I'll translate it when I have a moment, but it boils down to being honourable by killing things cleanly. If my German is correct, "Das Kriegsgeschoß der Haß regiert, Die Lieb’ zum Wild den Stutzen führt" loosely means "shooting things with ruddy great artillery is governed by hate, but it's loving to shoot game with a small-bore rifle". Von Riesenthal wrote various other books, such as the 1903 Die Stiefel des Herrn Oberforstmeisters, der verrückte Keiler und andere lustige Geschichten und Gedichte (The Master Forester's Boots, the Crazy Wild Boar, and other funny stories and poems.
Returning to the main thread, I find it very interesting how ancient symbols continue to be reinvented for the modern era (see Cross purposes) and the antlers-and-cross image appears to be very durable. Believers and Doubters, Inspired by the Word (Martha Schwendener, New York Times, February 6, 2007) mentions another appearance in J. P. Munro's "Vision of St. Eustace, Master Hunter"
which explores how traditional German Christian sources were appropriated for use on Jägermeister liquor labels, is reproduced in the brochure but is oddly absent from the show [Whitney Biennial 2006]
You can see it here at Flickr.
- Ray
1. Correcting this misattribution is likely to be an uphill struggle, as misinformation abounds in this territory. Even Google Books is unreliable here: if you try a search on "Otto von Riesenthal" you'll find a deal of biographical garbage scraped from a now-deleted hoax article on Wikipedia.

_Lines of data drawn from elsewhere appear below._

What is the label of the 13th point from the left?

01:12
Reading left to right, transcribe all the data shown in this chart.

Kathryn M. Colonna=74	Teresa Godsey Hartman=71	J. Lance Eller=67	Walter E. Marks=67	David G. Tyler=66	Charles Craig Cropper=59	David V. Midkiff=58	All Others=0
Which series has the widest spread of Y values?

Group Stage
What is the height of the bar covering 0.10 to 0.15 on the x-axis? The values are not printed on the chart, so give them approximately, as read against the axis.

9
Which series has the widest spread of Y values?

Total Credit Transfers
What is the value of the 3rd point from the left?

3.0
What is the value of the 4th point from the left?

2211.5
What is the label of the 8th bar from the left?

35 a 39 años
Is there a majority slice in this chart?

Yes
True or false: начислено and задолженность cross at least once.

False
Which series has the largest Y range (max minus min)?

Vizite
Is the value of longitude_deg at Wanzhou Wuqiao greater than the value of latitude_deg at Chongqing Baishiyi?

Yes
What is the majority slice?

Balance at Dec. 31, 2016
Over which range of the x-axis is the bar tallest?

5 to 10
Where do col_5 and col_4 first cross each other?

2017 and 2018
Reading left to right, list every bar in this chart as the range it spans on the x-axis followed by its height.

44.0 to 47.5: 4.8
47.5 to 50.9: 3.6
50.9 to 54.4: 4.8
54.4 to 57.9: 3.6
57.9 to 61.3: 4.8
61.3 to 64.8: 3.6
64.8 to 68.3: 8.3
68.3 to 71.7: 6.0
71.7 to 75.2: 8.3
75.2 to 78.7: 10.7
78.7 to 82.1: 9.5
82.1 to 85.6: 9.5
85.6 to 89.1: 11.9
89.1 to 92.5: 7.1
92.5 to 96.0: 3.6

After Riesenthal went on an absinthe binge Bismarck disowned him and forced him to live a shack [sic] composed mostly of deer hides, mud, grass, bones, and discarded mathematics textbooks
- Deer: Webster's Quotations, Facts and Phrases, Icon Group International, Inc.
See Writer Beware Blogs! for background.
2. I'm not clear what this is: apparently a revived historical aristocratic/religious/hunting order.